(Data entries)
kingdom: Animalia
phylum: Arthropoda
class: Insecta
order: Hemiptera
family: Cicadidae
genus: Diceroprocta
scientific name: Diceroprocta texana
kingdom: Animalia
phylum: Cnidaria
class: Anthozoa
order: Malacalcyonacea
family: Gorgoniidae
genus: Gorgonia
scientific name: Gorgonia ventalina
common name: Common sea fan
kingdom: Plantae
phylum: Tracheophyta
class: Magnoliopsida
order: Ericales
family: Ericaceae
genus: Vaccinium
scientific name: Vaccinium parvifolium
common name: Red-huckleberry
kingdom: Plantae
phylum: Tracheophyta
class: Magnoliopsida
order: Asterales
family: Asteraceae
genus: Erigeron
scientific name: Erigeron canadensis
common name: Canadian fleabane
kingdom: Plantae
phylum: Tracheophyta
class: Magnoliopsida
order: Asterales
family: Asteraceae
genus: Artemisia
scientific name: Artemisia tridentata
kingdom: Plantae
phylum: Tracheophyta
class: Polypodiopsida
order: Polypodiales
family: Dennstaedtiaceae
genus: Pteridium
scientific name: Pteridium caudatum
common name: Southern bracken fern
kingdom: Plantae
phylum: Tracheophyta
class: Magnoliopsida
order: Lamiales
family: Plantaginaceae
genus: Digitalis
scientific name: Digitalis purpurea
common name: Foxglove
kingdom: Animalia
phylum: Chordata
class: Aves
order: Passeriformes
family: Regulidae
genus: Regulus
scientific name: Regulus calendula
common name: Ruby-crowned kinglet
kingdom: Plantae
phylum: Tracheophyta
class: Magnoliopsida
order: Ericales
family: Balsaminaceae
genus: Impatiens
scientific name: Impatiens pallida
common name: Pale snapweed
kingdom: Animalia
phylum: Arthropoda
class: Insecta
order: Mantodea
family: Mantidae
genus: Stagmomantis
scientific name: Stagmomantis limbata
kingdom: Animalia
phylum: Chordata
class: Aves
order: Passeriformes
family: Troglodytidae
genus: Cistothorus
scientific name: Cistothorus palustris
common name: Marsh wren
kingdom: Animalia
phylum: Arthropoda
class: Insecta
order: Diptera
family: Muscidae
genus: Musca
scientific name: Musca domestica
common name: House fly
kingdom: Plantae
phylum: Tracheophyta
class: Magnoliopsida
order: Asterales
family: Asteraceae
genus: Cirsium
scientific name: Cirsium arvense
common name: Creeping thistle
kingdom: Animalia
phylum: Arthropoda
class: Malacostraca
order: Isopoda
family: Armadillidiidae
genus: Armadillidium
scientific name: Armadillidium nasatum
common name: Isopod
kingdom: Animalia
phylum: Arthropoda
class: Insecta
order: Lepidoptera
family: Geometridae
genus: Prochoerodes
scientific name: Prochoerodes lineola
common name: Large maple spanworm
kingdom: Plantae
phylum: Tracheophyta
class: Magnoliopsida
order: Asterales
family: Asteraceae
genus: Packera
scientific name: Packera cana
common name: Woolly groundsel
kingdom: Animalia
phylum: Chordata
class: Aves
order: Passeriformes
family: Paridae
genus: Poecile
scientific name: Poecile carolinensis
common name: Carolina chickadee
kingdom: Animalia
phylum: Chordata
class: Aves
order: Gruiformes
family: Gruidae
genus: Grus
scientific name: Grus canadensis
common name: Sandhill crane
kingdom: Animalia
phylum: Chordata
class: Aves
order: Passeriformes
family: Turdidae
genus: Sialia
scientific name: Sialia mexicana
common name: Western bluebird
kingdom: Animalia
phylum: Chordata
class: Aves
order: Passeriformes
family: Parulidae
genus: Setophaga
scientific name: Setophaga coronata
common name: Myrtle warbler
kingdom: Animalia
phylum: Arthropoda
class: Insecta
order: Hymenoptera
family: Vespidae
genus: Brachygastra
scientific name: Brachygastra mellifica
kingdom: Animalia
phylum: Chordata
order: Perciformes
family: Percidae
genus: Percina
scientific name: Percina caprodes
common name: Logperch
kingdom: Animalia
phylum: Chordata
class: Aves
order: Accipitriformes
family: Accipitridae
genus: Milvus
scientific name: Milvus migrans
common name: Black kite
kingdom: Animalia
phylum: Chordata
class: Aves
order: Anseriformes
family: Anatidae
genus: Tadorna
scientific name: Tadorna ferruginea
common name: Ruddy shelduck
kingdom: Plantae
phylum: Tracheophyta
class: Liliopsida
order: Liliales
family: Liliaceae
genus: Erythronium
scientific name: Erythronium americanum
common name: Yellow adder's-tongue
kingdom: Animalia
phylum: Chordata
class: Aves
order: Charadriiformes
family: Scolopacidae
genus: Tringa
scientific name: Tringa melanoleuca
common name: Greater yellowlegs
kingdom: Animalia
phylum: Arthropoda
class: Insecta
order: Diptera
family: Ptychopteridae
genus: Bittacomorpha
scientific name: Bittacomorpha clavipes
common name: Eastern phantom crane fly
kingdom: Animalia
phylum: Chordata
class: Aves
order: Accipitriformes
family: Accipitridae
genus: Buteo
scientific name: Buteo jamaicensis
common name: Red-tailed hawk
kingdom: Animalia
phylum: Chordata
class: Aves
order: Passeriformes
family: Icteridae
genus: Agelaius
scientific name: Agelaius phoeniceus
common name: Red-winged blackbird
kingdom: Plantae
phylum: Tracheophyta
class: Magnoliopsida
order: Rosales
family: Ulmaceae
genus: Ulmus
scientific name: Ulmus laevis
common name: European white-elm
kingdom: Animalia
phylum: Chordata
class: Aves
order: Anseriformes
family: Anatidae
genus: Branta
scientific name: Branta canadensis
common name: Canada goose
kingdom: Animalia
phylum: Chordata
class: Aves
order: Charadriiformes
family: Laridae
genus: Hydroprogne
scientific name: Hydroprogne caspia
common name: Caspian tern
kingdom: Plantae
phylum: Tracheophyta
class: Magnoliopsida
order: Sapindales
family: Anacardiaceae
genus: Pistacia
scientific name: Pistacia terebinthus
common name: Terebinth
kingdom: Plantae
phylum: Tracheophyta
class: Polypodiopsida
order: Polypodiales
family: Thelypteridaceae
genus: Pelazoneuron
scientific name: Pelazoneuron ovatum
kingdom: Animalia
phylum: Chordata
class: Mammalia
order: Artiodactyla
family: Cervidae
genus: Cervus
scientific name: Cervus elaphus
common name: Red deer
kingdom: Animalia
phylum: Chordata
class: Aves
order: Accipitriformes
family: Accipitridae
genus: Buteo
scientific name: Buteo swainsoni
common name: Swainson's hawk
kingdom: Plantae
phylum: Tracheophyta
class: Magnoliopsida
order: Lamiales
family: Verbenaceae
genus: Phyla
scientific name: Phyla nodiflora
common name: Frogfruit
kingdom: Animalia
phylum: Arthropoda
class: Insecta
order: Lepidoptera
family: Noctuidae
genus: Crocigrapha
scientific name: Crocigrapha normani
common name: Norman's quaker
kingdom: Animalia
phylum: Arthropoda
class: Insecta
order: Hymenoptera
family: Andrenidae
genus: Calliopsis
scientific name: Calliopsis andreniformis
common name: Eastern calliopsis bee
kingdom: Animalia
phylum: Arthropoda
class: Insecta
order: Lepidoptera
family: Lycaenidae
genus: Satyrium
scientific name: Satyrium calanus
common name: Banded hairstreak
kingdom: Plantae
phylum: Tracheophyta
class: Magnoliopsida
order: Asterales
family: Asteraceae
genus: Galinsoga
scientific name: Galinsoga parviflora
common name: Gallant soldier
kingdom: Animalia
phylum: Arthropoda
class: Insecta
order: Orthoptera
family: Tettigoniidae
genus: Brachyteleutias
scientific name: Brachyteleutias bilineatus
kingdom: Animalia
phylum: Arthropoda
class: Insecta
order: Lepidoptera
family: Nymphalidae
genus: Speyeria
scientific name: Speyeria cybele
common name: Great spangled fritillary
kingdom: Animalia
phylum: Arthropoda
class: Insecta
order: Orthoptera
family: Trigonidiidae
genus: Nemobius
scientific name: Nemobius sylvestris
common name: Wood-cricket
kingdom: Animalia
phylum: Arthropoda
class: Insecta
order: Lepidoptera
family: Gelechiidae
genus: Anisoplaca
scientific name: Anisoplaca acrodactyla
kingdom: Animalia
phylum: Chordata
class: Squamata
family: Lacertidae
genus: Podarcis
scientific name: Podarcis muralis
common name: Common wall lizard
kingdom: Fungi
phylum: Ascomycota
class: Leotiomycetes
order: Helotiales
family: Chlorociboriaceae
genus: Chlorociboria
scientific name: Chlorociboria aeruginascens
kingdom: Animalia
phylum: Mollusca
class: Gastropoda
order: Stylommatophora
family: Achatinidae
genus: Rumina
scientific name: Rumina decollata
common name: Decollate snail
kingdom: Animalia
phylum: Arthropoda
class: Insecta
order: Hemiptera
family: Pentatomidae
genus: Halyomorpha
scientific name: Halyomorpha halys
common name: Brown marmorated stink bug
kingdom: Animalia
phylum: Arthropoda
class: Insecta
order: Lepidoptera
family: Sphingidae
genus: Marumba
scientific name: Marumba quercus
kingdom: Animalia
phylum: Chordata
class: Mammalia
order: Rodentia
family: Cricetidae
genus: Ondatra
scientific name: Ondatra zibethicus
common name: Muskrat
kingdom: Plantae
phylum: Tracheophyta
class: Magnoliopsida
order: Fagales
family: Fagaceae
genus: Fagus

* _Directive_
Echo the lines verbatim, beginning with the line that contains "order: Gruiformes" and ending with the line that contains "family: Percidae", both included.

* _Answer to this task_
order: Gruiformes
family: Gruidae
genus: Grus
scientific name: Grus canadensis
common name: Sandhill crane
kingdom: Animalia
phylum: Chordata
class: Aves
order: Passeriformes
family: Turdidae
genus: Sialia
scientific name: Sialia mexicana
common name: Western bluebird
kingdom: Animalia
phylum: Chordata
class: Aves
order: Passeriformes
family: Parulidae
genus: Setophaga
scientific name: Setophaga coronata
common name: Myrtle warbler
kingdom: Animalia
phylum: Arthropoda
class: Insecta
order: Hymenoptera
family: Vespidae
genus: Brachygastra
scientific name: Brachygastra mellifica
kingdom: Animalia
phylum: Chordata
order: Perciformes
family: Percidae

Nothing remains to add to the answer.